---------- Source information ----------

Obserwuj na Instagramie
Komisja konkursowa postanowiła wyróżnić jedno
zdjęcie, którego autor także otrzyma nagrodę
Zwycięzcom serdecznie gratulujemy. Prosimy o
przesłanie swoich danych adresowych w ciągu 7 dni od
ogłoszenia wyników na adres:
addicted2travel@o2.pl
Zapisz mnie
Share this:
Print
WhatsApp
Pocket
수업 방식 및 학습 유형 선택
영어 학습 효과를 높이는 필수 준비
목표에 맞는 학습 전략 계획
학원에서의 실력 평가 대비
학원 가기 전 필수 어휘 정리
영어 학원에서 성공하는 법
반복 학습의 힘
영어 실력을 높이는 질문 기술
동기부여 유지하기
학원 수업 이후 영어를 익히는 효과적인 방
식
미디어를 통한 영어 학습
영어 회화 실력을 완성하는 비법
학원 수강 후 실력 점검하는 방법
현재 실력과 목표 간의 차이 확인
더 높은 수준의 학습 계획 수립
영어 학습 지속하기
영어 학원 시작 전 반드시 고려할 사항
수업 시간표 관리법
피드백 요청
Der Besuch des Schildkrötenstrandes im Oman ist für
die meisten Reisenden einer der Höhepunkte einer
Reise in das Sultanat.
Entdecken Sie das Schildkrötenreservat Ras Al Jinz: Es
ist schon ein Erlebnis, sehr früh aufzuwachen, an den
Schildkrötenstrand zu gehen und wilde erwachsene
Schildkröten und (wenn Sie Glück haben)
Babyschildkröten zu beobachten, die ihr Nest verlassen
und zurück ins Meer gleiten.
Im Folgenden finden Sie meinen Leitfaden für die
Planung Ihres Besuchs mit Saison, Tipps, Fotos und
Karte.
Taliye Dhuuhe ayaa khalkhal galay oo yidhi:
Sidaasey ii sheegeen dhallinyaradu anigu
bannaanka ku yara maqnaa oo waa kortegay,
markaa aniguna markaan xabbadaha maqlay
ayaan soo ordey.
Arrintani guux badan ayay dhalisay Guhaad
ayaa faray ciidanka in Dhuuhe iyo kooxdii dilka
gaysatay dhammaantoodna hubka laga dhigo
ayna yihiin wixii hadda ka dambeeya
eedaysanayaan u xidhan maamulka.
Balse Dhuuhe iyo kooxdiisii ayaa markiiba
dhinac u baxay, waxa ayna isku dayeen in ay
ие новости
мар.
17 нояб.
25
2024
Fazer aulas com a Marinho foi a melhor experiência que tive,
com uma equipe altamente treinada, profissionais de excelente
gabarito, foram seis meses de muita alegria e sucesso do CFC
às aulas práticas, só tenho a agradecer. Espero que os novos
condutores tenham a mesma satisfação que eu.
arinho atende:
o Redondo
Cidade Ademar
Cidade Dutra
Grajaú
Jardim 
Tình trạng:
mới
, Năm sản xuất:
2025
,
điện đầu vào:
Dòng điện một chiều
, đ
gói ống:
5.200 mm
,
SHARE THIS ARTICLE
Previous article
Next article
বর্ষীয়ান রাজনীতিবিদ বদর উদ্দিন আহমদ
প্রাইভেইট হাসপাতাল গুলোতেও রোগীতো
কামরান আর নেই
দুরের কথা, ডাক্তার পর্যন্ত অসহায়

----------

For the material above, the answer must be only the number of lines holding the word "Dhuuhe".

- Solution -
3